Aim of the task | Please copy the material below line for line, changing nothing.

Input data |
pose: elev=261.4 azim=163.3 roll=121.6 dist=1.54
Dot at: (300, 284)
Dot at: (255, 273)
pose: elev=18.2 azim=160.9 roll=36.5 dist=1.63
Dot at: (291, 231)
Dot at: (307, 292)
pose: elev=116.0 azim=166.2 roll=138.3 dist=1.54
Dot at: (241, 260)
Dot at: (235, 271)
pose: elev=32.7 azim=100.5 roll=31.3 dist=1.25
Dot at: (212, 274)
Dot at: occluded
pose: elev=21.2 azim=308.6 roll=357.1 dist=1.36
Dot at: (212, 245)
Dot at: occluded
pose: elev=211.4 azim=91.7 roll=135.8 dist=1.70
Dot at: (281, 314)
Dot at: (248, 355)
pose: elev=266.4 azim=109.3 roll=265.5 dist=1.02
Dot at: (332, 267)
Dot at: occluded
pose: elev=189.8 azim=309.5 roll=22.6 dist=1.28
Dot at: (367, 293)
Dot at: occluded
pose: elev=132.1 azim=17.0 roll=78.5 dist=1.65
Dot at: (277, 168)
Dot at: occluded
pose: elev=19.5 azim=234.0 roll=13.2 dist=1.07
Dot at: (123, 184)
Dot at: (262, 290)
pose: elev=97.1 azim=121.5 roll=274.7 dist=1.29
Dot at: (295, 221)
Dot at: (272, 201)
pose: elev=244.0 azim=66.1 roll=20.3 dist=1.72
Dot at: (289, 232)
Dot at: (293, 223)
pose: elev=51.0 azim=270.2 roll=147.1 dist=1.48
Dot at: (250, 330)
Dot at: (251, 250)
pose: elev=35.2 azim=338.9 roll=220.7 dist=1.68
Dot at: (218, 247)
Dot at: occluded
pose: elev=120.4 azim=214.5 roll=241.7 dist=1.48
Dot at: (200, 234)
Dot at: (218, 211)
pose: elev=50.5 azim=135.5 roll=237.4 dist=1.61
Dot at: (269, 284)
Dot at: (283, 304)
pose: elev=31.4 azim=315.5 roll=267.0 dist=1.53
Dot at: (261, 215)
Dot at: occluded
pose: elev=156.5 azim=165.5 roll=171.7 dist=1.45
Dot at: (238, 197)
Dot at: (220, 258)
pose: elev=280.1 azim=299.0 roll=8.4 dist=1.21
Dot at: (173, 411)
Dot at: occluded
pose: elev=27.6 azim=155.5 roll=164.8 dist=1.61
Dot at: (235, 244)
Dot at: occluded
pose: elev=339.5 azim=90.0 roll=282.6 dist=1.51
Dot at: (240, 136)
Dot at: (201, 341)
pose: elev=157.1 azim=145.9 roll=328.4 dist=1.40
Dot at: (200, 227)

Finished exercise |
pose: elev=261.4 azim=163.3 roll=121.6 dist=1.54
Dot at: (300, 284)
Dot at: (255, 273)
pose: elev=18.2 azim=160.9 roll=36.5 dist=1.63
Dot at: (291, 231)
Dot at: (307, 292)
pose: elev=116.0 azim=166.2 roll=138.3 dist=1.54
Dot at: (241, 260)
Dot at: (235, 271)
pose: elev=32.7 azim=100.5 roll=31.3 dist=1.25
Dot at: (212, 274)
Dot at: occluded
pose: elev=21.2 azim=308.6 roll=357.1 dist=1.36
Dot at: (212, 245)
Dot at: occluded
pose: elev=211.4 azim=91.7 roll=135.8 dist=1.70
Dot at: (281, 314)
Dot at: (248, 355)
pose: elev=266.4 azim=109.3 roll=265.5 dist=1.02
Dot at: (332, 267)
Dot at: occluded
pose: elev=189.8 azim=309.5 roll=22.6 dist=1.28
Dot at: (367, 293)
Dot at: occluded
pose: elev=132.1 azim=17.0 roll=78.5 dist=1.65
Dot at: (277, 168)
Dot at: occluded
pose: elev=19.5 azim=234.0 roll=13.2 dist=1.07
Dot at: (123, 184)
Dot at: (262, 290)
pose: elev=97.1 azim=121.5 roll=274.7 dist=1.29
Dot at: (295, 221)
Dot at: (272, 201)
pose: elev=244.0 azim=66.1 roll=20.3 dist=1.72
Dot at: (289, 232)
Dot at: (293, 223)
pose: elev=51.0 azim=270.2 roll=147.1 dist=1.48
Dot at: (250, 330)
Dot at: (251, 250)
pose: elev=35.2 azim=338.9 roll=220.7 dist=1.68
Dot at: (218, 247)
Dot at: occluded
pose: elev=120.4 azim=214.5 roll=241.7 dist=1.48
Dot at: (200, 234)
Dot at: (218, 211)
pose: elev=50.5 azim=135.5 roll=237.4 dist=1.61
Dot at: (269, 284)
Dot at: (283, 304)
pose: elev=31.4 azim=315.5 roll=267.0 dist=1.53
Dot at: (261, 215)
Dot at: occluded
pose: elev=156.5 azim=165.5 roll=171.7 dist=1.45
Dot at: (238, 197)
Dot at: (220, 258)
pose: elev=280.1 azim=299.0 roll=8.4 dist=1.21
Dot at: (173, 411)
Dot at: occluded
pose: elev=27.6 azim=155.5 roll=164.8 dist=1.61
Dot at: (235, 244)
Dot at: occluded
pose: elev=339.5 azim=90.0 roll=282.6 dist=1.51
Dot at: (240, 136)
Dot at: (201, 341)
pose: elev=157.1 azim=145.9 roll=328.4 dist=1.40
Dot at: (200, 227)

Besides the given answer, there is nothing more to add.